■ **PROBLEM DESCRIPTION**: Locate each line of the listing below that contains the string "pose", and copy those lines out in full.

━━━━━ DATA PROVIDED ━━━━━

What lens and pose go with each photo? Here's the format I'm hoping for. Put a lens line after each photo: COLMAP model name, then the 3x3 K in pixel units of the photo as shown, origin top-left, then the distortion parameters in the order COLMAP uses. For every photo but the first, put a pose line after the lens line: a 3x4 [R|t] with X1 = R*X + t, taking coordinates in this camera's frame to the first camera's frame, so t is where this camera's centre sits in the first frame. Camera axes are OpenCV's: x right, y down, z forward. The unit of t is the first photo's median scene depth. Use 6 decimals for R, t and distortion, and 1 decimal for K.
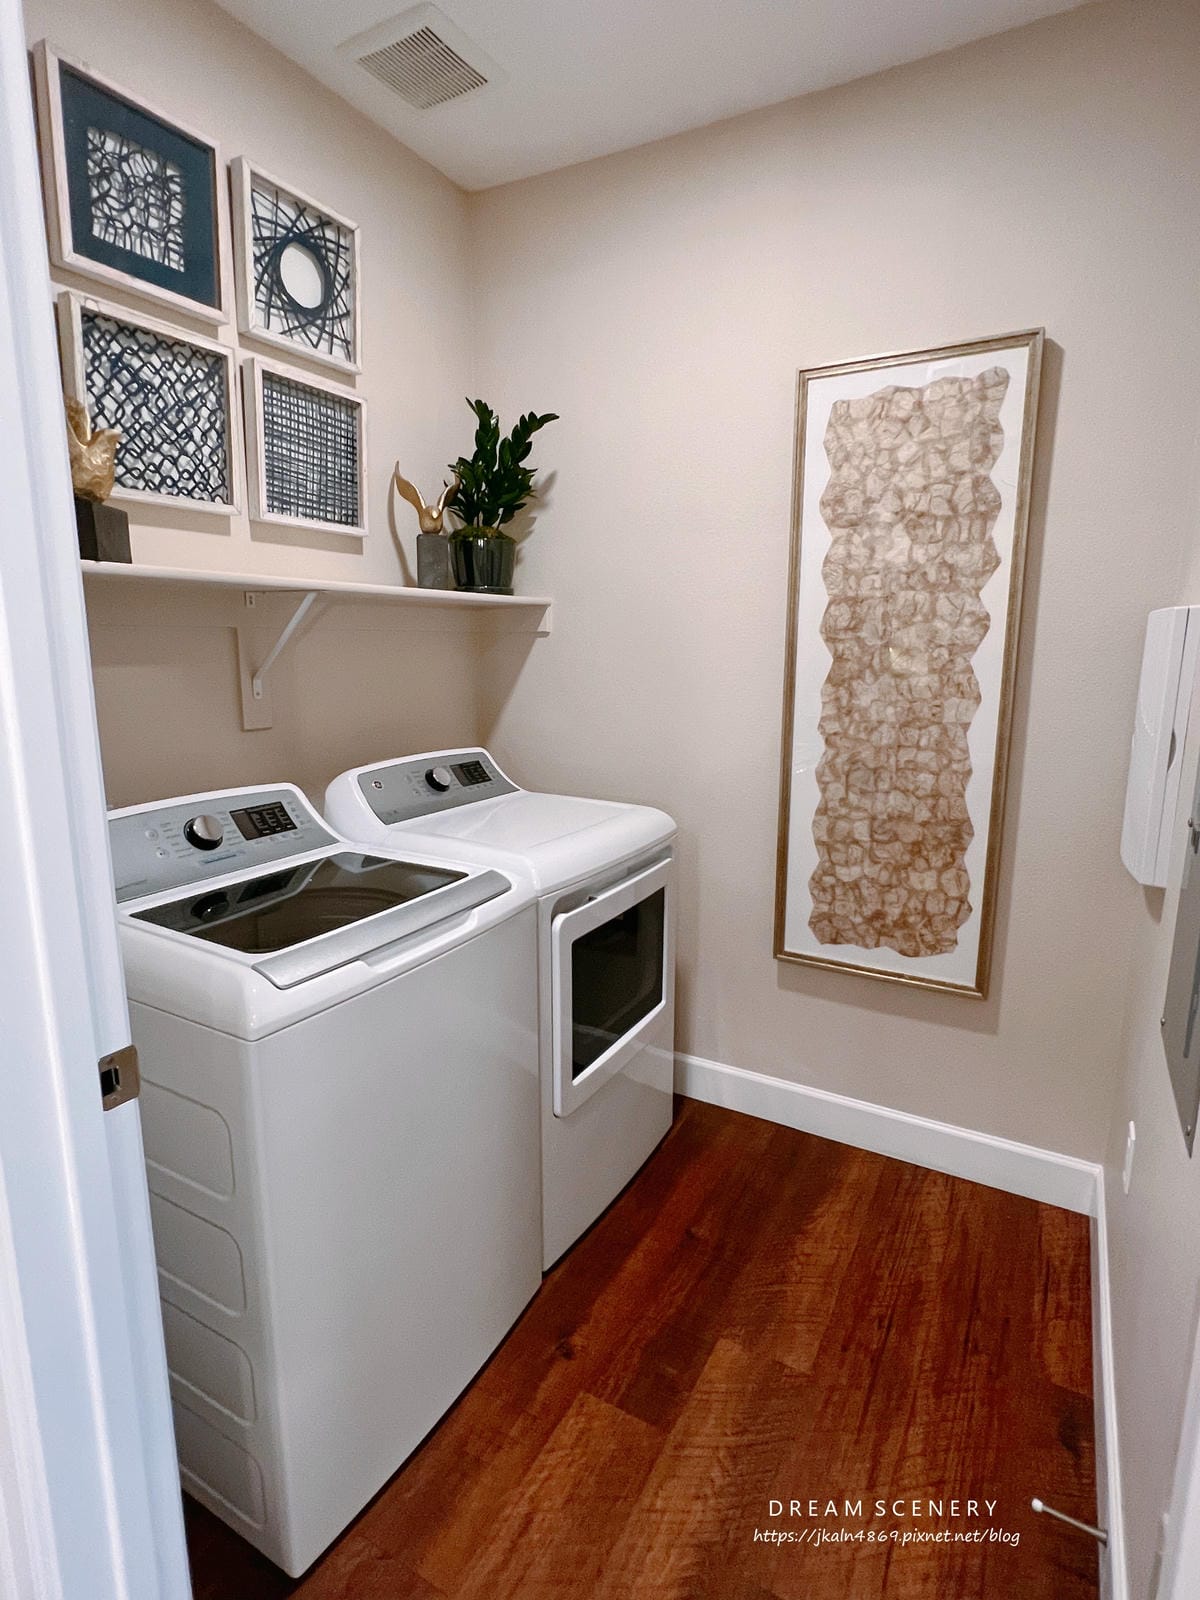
lens RADIAL K [[833.1, 0, 591.2], [0, 833.1, 791.7], [0, 0, 1]] dist [0.001166, -0.001299]
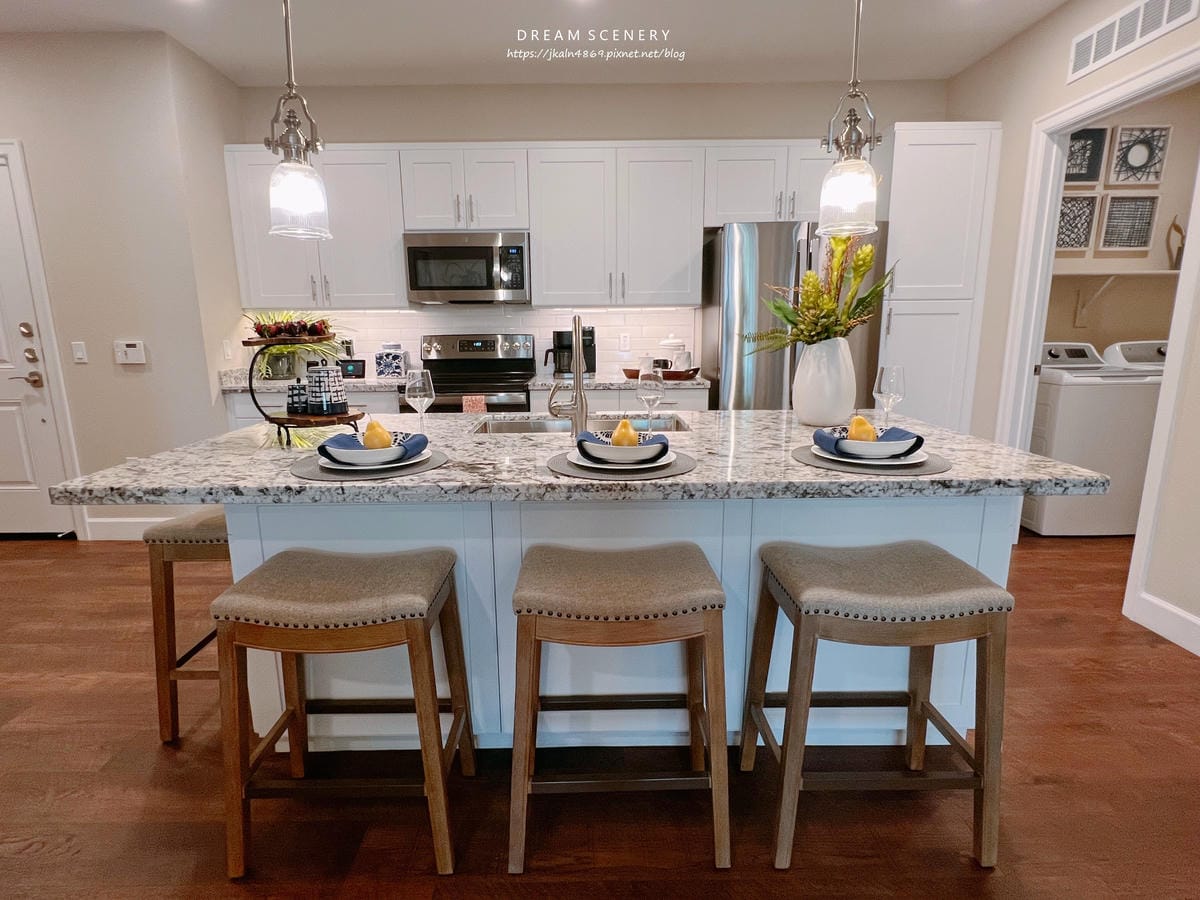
lens RADIAL K [[624.8, 0, 599.4], [0, 624.8, 442.6], [0, 0, 1]] dist [0.001166, -0.001299]
pose [[0.508132, 0.162232, -0.845862, 0.636480], [-0.146111, 0.984102, 0.100973, 0.344797], [0.848796, 0.072282, 0.523757, -1.488097]]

━━━━━

■ **ANSWER**:
What lens and pose go with each photo? Here's the format I'm hoping for. Put a lens line after each photo: COLMAP model name, then the 3x3 K in pixel units of the photo as shown, origin top-left, then the distortion parameters in the order COLMAP uses. For every photo but the first, put a pose line after the lens line: a 3x4 [R|t] with X1 = R*X + t, taking coordinates in this camera's frame to the first camera's frame, so t is where this camera's centre sits in the first frame. Camera axes are OpenCV's: x right, y down, z forward. The unit of t is the first photo's median scene depth. Use 6 decimals for R, t and distortion, and 1 decimal for K.
pose [[0.508132, 0.162232, -0.845862, 0.636480], [-0.146111, 0.984102, 0.100973, 0.344797], [0.848796, 0.072282, 0.523757, -1.488097]]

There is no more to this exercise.